India Today: New Delhi: Saturday, December 16, 2017.
In May this
year, chief information commissioner R.K. Mathur said the Central Information
Commission (CIC) was working to clear all RTI appeals filed in 2015 by
September 2017, and those filed in 2016 by end-2017. But even as he races
against a self-imposed deadline, Union MoS personnel Jitendra Singh has come up
with a novel idea to reduce the CIC's workload. On December 6, at the CIC's
annual convention, he said that one should file an application under the Right
to Information Act only when s/he has "a connection with the issue".
"We should try to respect the spirit with which this law has been brought
in instead of making it a nuisance... It should not be that I file an RTI about
someone unknown or to prove [my]self as a professional RTI activist,"
Singh said.
Activists see
this as another attempt by the BJP government to weaken the provisions of the
RTI Act. They have reason to worry. By Singh's own admission in the Rajya Sabha
in April, the number of rejected RTI applications rose to 64,666 in 2015-16
compared with 60,127 in 2013-14. At 977,000, the number of applications to the
Centre was also higher in 2015-16 than in 2013-14 (755,000). As for the states,
Amrita Johri of National Campaign for People's Right to Information (NCPRI)
says, of the 4-6 million RTI applications filed every year across all states,
only 45 per cent get a satisfactory response.
The NCPRI has
reacted strongly to Singh's proposal. In a statement, it said that section 6(2)
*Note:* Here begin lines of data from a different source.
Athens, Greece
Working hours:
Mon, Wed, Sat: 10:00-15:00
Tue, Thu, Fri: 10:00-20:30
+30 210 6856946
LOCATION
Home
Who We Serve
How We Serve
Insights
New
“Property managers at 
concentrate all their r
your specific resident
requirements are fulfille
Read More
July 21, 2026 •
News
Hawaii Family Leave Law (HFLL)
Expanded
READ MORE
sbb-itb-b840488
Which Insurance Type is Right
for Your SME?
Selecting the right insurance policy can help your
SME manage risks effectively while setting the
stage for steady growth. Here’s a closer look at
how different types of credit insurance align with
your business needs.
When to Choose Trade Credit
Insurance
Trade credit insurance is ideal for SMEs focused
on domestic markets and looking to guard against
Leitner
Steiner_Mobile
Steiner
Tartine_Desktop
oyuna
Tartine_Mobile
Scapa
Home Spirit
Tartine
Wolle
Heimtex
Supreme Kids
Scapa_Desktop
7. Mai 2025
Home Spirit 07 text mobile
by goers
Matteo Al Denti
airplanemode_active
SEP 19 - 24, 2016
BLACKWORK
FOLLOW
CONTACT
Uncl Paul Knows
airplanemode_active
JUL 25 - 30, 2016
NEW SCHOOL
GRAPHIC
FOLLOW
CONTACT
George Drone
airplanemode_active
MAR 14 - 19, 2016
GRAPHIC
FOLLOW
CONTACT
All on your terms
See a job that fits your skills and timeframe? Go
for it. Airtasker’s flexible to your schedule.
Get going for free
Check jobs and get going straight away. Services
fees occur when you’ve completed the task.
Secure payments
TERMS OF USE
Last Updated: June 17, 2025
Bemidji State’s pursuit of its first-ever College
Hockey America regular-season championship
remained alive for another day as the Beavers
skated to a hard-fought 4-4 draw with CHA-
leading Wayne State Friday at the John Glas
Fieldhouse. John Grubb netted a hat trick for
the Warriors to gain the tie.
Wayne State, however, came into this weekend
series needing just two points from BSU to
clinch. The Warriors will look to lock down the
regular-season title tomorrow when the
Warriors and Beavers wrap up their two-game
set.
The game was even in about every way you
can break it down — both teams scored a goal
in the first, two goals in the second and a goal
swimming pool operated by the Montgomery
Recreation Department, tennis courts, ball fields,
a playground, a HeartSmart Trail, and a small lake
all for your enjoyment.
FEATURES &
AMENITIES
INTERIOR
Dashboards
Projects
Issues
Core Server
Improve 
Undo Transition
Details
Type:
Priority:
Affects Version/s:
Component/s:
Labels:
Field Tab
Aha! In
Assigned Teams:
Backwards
of the RTI Act explicitly states that a person seeking information was not
required to give any reason for it. "Any move to introduce conditions to
restrict RTI applications to only those issues to which a person is directly
connected will not just be illegal but also empower public information officers
to arbitrarily reject RTI applications...," the statement said. The
statement also blamed the government for not filling up the three vacancies in
the CIC.
The Centre's
approach to the criticism was best summed up by what Singh himself said at the
CIC convention: "[When] a former CIC said there were 36,000 pending RTIs,
I said there were 36,003-three had been filed on his appointment."